[Saved data entries]

========================

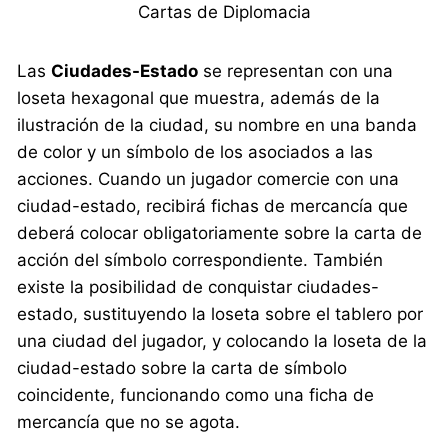
Cartas de Diplomacia
Las
Ciudades-Estado
se representan con una
loseta hexagonal que muestra, además de la
ilustración de la ciudad, su nombre en una banda
de color y un símbolo de los asociados a las
acciones. Cuando un jugador comercie con una
ciudad-estado, recibirá fichas de mercancía que
deberá colocar obligatoriamente sobre la carta de
acción del símbolo correspondiente. También
existe la posibilidad de conquistar ciudades-
estado, sustituyendo la loseta sobre el tablero por
una ciudad del jugador, y colocando la loseta de la
ciudad-estado sobre la carta de símbolo
coincidente, funcionando como una ficha de
mercancía que no se agota.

========================

▸ Task item:
Set down every line of text in the listing above without changing a word, and leave the pictures out.

▸ Answer box:
Cartas de Diplomacia
Las
Ciudades-Estado
se representan con una
loseta hexagonal que muestra, además de la
ilustración de la ciudad, su nombre en una banda
de color y un símbolo de los asociados a las
acciones. Cuando un jugador comercie con una
ciudad-estado, recibirá fichas de mercancía que
deberá colocar obligatoriamente sobre la carta de
acción del símbolo correspondiente. También
existe la posibilidad de conquistar ciudades-
estado, sustituyendo la loseta sobre el tablero por
una ciudad del jugador, y colocando la loseta de la
ciudad-estado sobre la carta de símbolo
coincidente, funcionando como una ficha de
mercancía que no se agota.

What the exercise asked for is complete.